Data extract: Begin

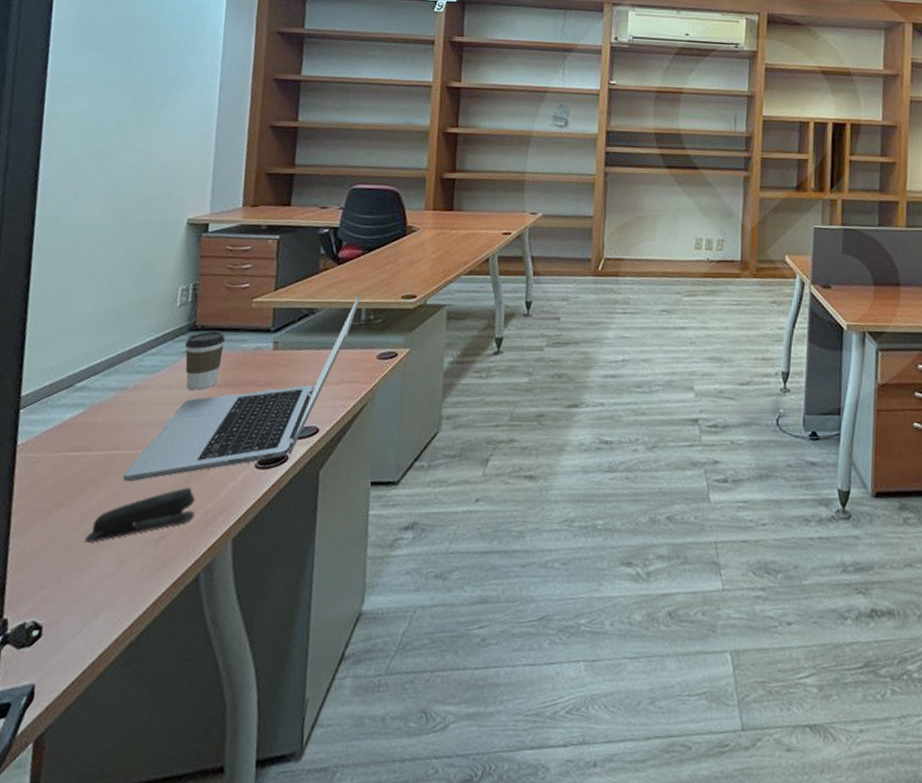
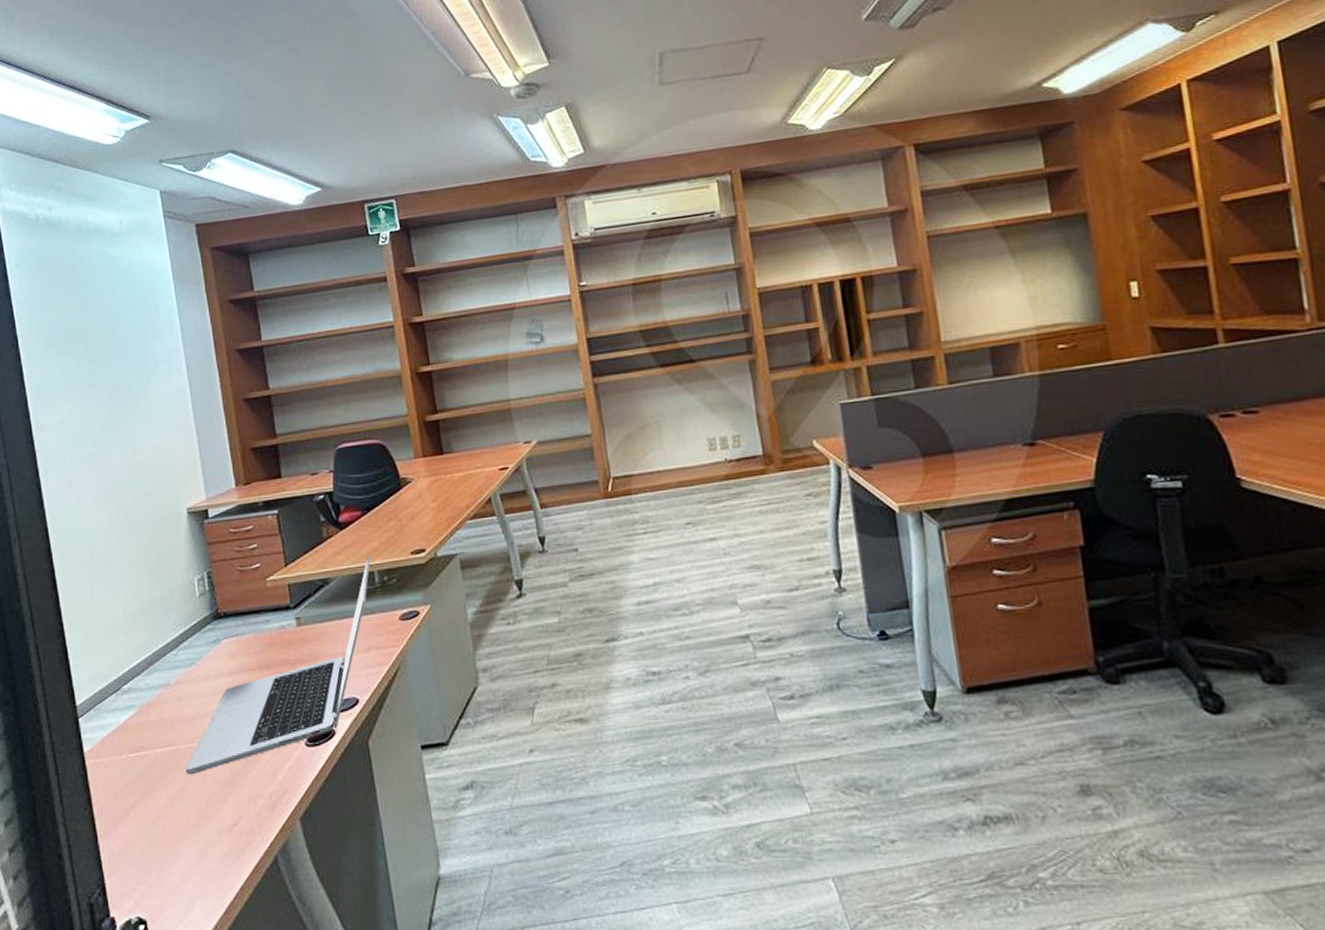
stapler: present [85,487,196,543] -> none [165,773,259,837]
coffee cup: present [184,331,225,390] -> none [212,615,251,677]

Data extract: End
Data extract: Begin

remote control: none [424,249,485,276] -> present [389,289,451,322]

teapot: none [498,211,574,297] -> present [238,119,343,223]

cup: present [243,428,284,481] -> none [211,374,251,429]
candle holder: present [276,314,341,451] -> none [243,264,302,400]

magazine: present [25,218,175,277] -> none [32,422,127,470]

Data extract: End

» **Job item**: Using the records above, write out exactly the lines between the one holding "remote control: none" and the one holding "magazine: present [25,218,175,277]", inclusive; leave everything else out.

» **Answer section**:
remote control: none [424,249,485,276] -> present [389,289,451,322]

teapot: none [498,211,574,297] -> present [238,119,343,223]

cup: present [243,428,284,481] -> none [211,374,251,429]
candle holder: present [276,314,341,451] -> none [243,264,302,400]

magazine: present [25,218,175,277] -> none [32,422,127,470]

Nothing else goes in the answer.